Sotto le foglie secche cresce l’erba
e le solleva di quel tanto
che basta a farle star sospese,
loro nel loro inverno che diviene un limbo
lei che rinasce a ogni primavera
ultima prova del grande disegno
che tiene conto di tutto ciò che muore
e lo restituisce al vento, e a chi resta.

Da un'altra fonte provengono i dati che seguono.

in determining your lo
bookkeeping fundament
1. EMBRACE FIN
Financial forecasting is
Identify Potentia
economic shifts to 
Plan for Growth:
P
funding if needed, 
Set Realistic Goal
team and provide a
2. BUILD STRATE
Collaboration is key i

© 2024, Garzanti S.r.l., Milano.

Stefano Dal Bianco (Padova, 1961) è poeta, critico letterario e metricista italiano. Laureatosi a Padova, dove è stato allievo di Pier Vincenzo Mengaldo, attualmente vive in provincia di Siena ed è docente presso l’Università degli studi di Siena, dipartimento di Filologia e Critica delle Letterature Antiche e Moderne. Si è occupato prevalentemente di poesia e di critica stilistica, con studi sulla metrica e sul ritmo del verso italiano: Petrarca, Ariosto, Zanzotto e sulla poesia italiana del novecento. Ha fondato e diretto la rivista di poesia contemporanea Scarto minimo (con Mario Benedetti e Fernando Marchiori); è stato anche nella redazione della rivista Poesia dell’editore Crocetti. Di Andrea Zanzotto ha curato, con Gian Mario Villalta, il volume de I Meridiani Le poesie e prose scelte (Milano, Mondadori, 1999), approfondendone criticamente vari aspetti; nel 2011 ha curato l’edizione di Tutte le poesie di Andrea Zanzotto (Milano, Oscar Mondadori, 2011) e, assieme a Gian Mario Villalta e Antonio Riccardi, l’edizione di Tutte le poesie di Mario Benedetti (Garzanti, 2017). Tra le raccolte di poesia, Ritorno a Planaval (Mondadori 2001), Prove di libertà (Mondadori 2012) e Paradiso (Garzanti, 2024) con il quale si aggiudica numerosi premi, tra cui lo Strega Poesia, il Camaiore, il Pontedilegno, il Viareggio, il LericiPea, il Prestigiacomo.


* In copertina: Un dipinto di Giovanni Costa, Vista del Monte Amiata, olio su tela, 1880.